Hay días en que la gente me mira con cara de asombro y extrañeza por la calle. No, no me refiero a esos en los que vas en pijama a comprar el pan, ni a esos en los que llevas las calzonas puestas encima de los leggins para hacer deporte, ni siquiera a esos en los que pasas de maquillarte. No, tampoco es que me haya subido el ego y crea que son admiradores. Es una cuestión mucho más simple: ir hablando con los auriculares manos libres del móvil por la calle.
Al principio, cada vez que los utilizaba, solía llevar guardado el micro por dentro de la ropa, para no llevar los cables colgando, y los auriculares me los pasaba por detrás de la oreja, al más puro estilo de esos exámenes en los que alguna vez todos (o unos pocos) los hemos utilizado para intentar copiar y acabábamos sintiendo vergüenza propia de escuchar nuestra voz autograbada a paso lento.

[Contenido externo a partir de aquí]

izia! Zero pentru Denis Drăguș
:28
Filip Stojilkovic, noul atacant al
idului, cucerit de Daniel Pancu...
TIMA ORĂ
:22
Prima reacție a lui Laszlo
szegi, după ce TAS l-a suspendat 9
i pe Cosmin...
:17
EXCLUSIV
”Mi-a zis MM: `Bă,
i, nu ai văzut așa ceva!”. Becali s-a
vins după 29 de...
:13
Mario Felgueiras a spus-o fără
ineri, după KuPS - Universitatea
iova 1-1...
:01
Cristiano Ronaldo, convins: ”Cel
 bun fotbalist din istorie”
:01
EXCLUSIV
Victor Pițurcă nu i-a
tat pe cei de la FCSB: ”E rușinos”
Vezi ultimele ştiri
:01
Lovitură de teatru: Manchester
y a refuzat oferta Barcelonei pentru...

Con el tiempo, no solo he terminado mostrando los cables, sino que también agarro el micro con la mano y me lo pongo a la altura de la boca, para que todo el que me vea deje de pensar, sobre todo de cara a las distancias cortas, que voy hablando sola, que me he vuelto loca. Y es que hay gente que te oye hablar y piensa que les estás diciendo algo, que les estás preguntando la hora, o algunos, simplemente, te dicen ‘¡hola!’ al pasar por tu lado. Otros te miran con cara de ‘mírala qué contenta va cantando’, y, definitivamente, están esos que te inspeccionan, también al más estilo de aquellos exámenes donde intentabas copiar con auriculares, para ver dónde está el quid de la cuestión, el interrogante que se les escapa.
Me han recomendado que para superar mi pánico escénico hable frente a un espejo, pero de ahí a hablar sola por la calle, va un gran paso.